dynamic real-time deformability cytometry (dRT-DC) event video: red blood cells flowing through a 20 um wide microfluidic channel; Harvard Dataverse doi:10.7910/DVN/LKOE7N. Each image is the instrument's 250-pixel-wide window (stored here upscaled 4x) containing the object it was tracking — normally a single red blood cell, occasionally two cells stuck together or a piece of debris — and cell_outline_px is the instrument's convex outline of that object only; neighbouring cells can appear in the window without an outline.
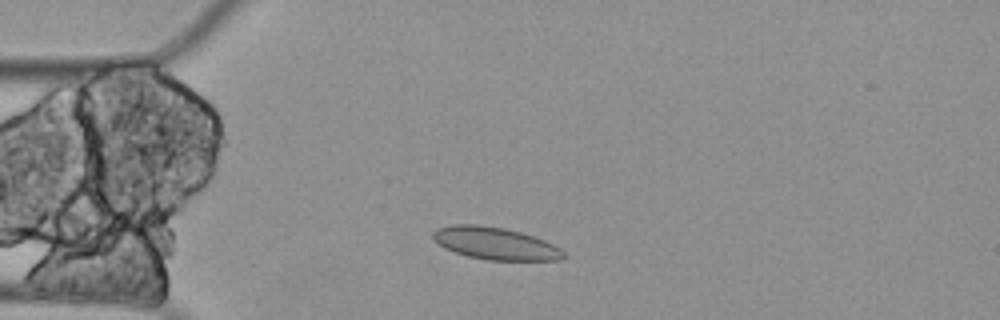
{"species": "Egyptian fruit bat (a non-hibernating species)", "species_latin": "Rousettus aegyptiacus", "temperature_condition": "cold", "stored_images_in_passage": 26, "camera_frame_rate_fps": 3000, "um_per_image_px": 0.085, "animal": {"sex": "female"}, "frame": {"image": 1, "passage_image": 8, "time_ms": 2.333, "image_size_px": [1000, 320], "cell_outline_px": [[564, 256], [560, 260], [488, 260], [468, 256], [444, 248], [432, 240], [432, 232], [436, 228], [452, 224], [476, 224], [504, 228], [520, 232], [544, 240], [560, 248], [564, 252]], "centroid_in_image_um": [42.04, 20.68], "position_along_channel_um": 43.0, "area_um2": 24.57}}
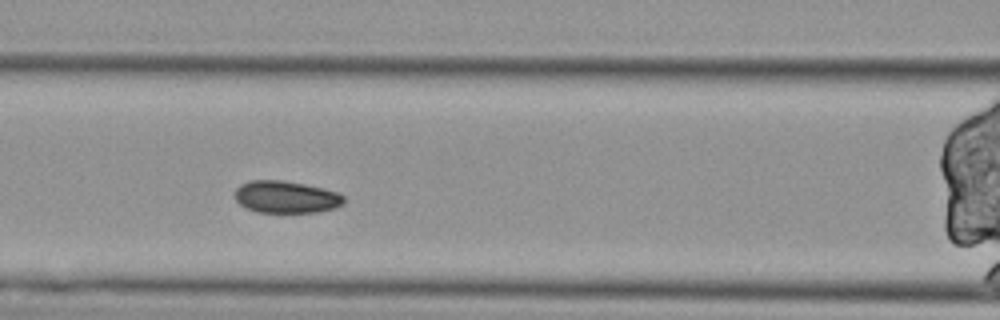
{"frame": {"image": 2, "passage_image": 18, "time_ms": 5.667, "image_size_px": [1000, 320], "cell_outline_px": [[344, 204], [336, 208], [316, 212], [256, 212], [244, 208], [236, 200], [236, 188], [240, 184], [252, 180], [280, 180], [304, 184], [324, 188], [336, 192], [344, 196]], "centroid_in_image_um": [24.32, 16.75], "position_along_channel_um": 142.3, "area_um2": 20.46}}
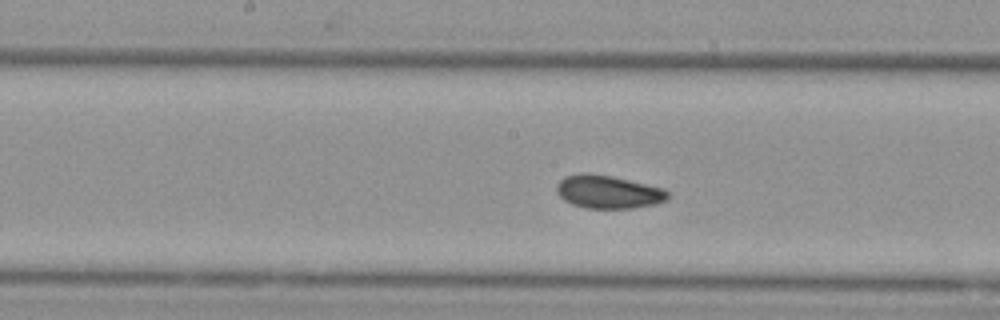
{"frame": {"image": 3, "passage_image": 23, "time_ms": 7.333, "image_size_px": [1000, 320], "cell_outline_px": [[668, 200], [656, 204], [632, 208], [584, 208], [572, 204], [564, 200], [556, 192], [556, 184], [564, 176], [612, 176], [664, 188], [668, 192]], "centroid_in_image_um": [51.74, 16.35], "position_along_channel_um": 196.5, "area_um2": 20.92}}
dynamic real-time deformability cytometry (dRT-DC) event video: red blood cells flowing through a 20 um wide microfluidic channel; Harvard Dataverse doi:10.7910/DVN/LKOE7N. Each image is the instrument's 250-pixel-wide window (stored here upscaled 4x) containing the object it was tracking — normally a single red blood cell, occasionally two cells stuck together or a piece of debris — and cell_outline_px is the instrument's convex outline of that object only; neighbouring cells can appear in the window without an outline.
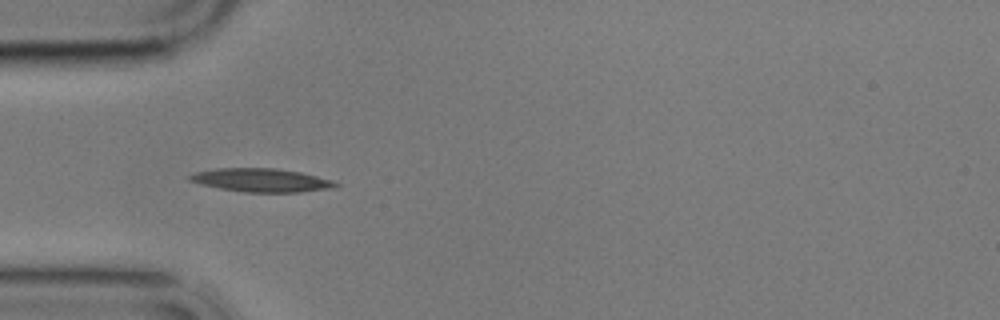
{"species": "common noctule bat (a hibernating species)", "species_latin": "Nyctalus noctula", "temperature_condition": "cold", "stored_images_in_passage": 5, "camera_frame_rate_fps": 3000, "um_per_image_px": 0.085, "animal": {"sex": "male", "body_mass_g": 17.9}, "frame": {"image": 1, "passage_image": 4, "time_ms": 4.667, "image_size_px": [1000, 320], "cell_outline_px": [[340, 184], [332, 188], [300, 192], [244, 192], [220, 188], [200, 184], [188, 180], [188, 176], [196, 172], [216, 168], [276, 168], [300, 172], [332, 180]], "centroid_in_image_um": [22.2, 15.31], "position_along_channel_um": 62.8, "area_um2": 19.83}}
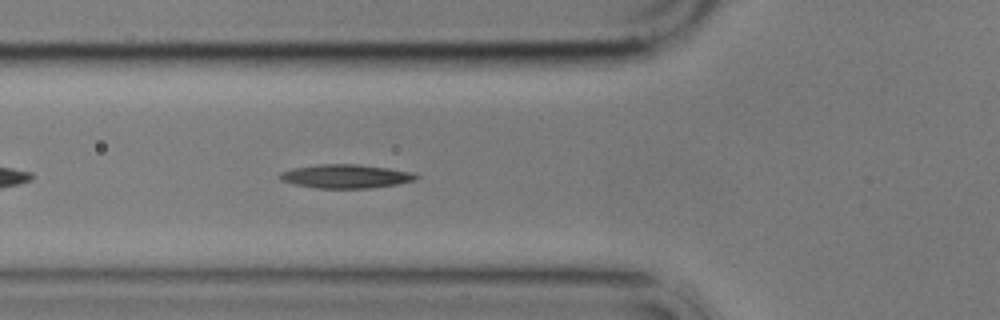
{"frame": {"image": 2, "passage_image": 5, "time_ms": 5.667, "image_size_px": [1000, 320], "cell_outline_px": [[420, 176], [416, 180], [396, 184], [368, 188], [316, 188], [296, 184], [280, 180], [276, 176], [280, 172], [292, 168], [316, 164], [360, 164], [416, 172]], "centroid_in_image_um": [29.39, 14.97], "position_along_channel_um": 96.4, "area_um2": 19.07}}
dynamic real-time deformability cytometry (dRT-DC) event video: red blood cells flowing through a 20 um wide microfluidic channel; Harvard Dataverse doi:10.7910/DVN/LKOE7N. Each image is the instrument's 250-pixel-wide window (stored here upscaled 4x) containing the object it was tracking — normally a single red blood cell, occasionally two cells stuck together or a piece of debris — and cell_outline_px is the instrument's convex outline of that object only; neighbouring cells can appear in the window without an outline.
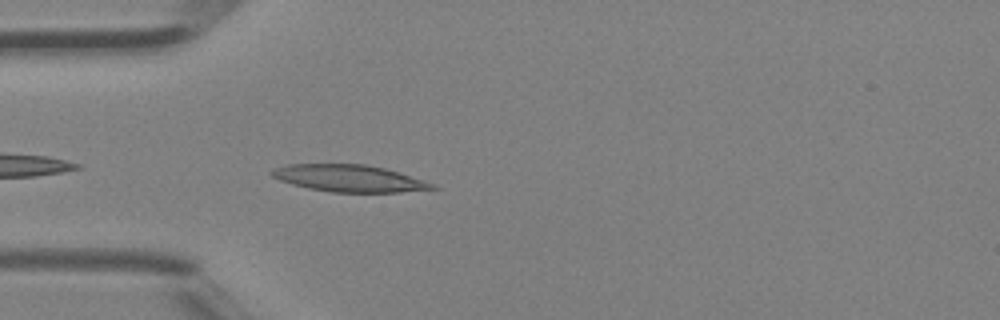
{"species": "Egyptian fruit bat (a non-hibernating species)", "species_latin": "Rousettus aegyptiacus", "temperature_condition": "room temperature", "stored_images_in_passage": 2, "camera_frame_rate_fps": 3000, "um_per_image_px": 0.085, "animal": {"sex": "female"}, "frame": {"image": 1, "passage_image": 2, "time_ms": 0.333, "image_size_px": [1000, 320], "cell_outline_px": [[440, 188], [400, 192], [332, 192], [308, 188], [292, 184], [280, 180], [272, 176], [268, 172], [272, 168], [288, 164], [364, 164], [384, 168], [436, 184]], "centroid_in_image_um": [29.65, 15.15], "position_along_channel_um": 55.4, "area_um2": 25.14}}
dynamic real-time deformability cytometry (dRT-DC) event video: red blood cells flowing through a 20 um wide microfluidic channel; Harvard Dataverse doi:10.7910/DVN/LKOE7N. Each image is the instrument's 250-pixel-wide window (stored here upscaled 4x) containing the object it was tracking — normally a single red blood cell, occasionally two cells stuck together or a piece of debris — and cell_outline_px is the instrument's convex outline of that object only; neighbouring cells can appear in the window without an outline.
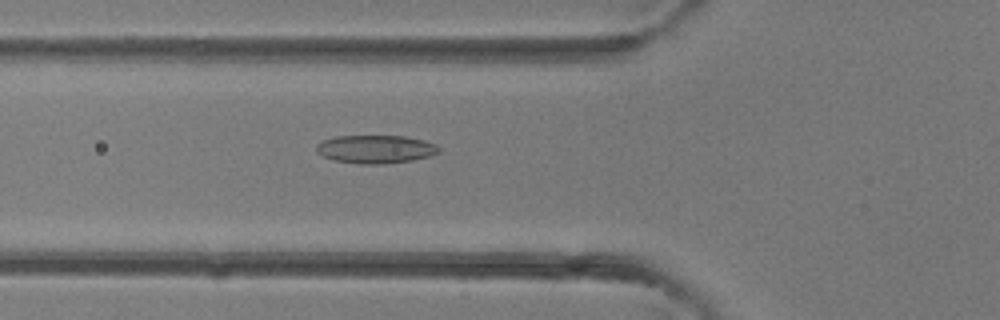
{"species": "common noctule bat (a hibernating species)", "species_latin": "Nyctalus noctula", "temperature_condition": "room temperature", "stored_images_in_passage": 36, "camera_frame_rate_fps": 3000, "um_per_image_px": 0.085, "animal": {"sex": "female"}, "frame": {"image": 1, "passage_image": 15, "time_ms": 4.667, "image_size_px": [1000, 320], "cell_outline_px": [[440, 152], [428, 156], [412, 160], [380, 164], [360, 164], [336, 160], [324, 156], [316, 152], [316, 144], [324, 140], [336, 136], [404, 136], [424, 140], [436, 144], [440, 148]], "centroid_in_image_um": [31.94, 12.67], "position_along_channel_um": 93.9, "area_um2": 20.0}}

==============================

Description of the task :: Copy the records above exactly, omitting every picture.

Result of the exercise ::
dynamic real-time deformability cytometry (dRT-DC) event video: red blood cells flowing through a 20 um wide microfluidic channel; Harvard Dataverse doi:10.7910/DVN/LKOE7N. Each image is the instrument's 250-pixel-wide window (stored here upscaled 4x) containing the object it was tracking — normally a single red blood cell, occasionally two cells stuck together or a piece of debris — and cell_outline_px is the instrument's convex outline of that object only; neighbouring cells can appear in the window without an outline.
{"species": "Egyptian fruit bat (a non-hibernating species)", "species_latin": "Rousettus aegyptiacus", "temperature_condition": "cold", "stored_images_in_passage": 26, "camera_frame_rate_fps": 3000, "um_per_image_px": 0.085, "animal": {"sex": "female"}, "frame": {"image": 1, "passage_image": 8, "time_ms": 2.333, "image_size_px": [1000, 320], "cell_outline_px": [[564, 256], [560, 260], [488, 260], [468, 256], [444, 248], [432, 240], [432, 232], [436, 228], [452, 224], [476, 224], [504, 228], [520, 232], [544, 240], [560, 248], [564, 252]], "centroid_in_image_um": [42.04, 20.68], "position_along_channel_um": 43.0, "area_um2": 24.57}}
{"frame": {"image": 2, "passage_image": 18, "time_ms": 5.667, "image_size_px": [1000, 320], "cell_outline_px": [[344, 204], [336, 208], [316, 212], [256, 212], [244, 208], [236, 200], [236, 188], [240, 184], [252, 180], [280, 180], [304, 184], [324, 188], [336, 192], [344, 196]], "centroid_in_image_um": [24.32, 16.75], "position_along_channel_um": 142.3, "area_um2": 20.46}}
{"frame": {"image": 3, "passage_image": 23, "time_ms": 7.333, "image_size_px": [1000, 320], "cell_outline_px": [[668, 200], [656, 204], [632, 208], [584, 208], [572, 204], [564, 200], [556, 192], [556, 184], [564, 176], [612, 176], [664, 188], [668, 192]], "centroid_in_image_um": [51.74, 16.35], "position_along_channel_um": 196.5, "area_um2": 20.92}}
dynamic real-time deformability cytometry (dRT-DC) event video: red blood cells flowing through a 20 um wide microfluidic channel; Harvard Dataverse doi:10.7910/DVN/LKOE7N. Each image is the instrument's 250-pixel-wide window (stored here upscaled 4x) containing the object it was tracking — normally a single red blood cell, occasionally two cells stuck together or a piece of debris — and cell_outline_px is the instrument's convex outline of that object only; neighbouring cells can appear in the window without an outline.
{"species": "common noctule bat (a hibernating species)", "species_latin": "Nyctalus noctula", "temperature_condition": "cold", "stored_images_in_passage": 5, "camera_frame_rate_fps": 3000, "um_per_image_px": 0.085, "animal": {"sex": "male", "body_mass_g": 17.9}, "frame": {"image": 1, "passage_image": 4, "time_ms": 4.667, "image_size_px": [1000, 320], "cell_outline_px": [[340, 184], [332, 188], [300, 192], [244, 192], [220, 188], [200, 184], [188, 180], [188, 176], [196, 172], [216, 168], [276, 168], [300, 172], [332, 180]], "centroid_in_image_um": [22.2, 15.31], "position_along_channel_um": 62.8, "area_um2": 19.83}}
{"frame": {"image": 2, "passage_image": 5, "time_ms": 5.667, "image_size_px": [1000, 320], "cell_outline_px": [[420, 176], [416, 180], [396, 184], [368, 188], [316, 188], [296, 184], [280, 180], [276, 176], [280, 172], [292, 168], [316, 164], [360, 164], [416, 172]], "centroid_in_image_um": [29.39, 14.97], "position_along_channel_um": 96.4, "area_um2": 19.07}}
dynamic real-time deformability cytometry (dRT-DC) event video: red blood cells flowing through a 20 um wide microfluidic channel; Harvard Dataverse doi:10.7910/DVN/LKOE7N. Each image is the instrument's 250-pixel-wide window (stored here upscaled 4x) containing the object it was tracking — normally a single red blood cell, occasionally two cells stuck together or a piece of debris — and cell_outline_px is the instrument's convex outline of that object only; neighbouring cells can appear in the window without an outline.
{"species": "Egyptian fruit bat (a non-hibernating species)", "species_latin": "Rousettus aegyptiacus", "temperature_condition": "room temperature", "stored_images_in_passage": 2, "camera_frame_rate_fps": 3000, "um_per_image_px": 0.085, "animal": {"sex": "female"}, "frame": {"image": 1, "passage_image": 2, "time_ms": 0.333, "image_size_px": [1000, 320], "cell_outline_px": [[440, 188], [400, 192], [332, 192], [308, 188], [292, 184], [280, 180], [272, 176], [268, 172], [272, 168], [288, 164], [364, 164], [384, 168], [436, 184]], "centroid_in_image_um": [29.65, 15.15], "position_along_channel_um": 55.4, "area_um2": 25.14}}
dynamic real-time deformability cytometry (dRT-DC) event video: red blood cells flowing through a 20 um wide microfluidic channel; Harvard Dataverse doi:10.7910/DVN/LKOE7N. Each image is the instrument's 250-pixel-wide window (stored here upscaled 4x) containing the object it was tracking — normally a single red blood cell, occasionally two cells stuck together or a piece of debris — and cell_outline_px is the instrument's convex outline of that object only; neighbouring cells can appear in the window without an outline.
{"species": "common noctule bat (a hibernating species)", "species_latin": "Nyctalus noctula", "temperature_condition": "room temperature", "stored_images_in_passage": 36, "camera_frame_rate_fps": 3000, "um_per_image_px": 0.085, "animal": {"sex": "female"}, "frame": {"image": 1, "passage_image": 15, "time_ms": 4.667, "image_size_px": [1000, 320], "cell_outline_px": [[440, 152], [428, 156], [412, 160], [380, 164], [360, 164], [336, 160], [324, 156], [316, 152], [316, 144], [324, 140], [336, 136], [404, 136], [424, 140], [436, 144], [440, 148]], "centroid_in_image_um": [31.94, 12.67], "position_along_channel_um": 93.9, "area_um2": 20.0}}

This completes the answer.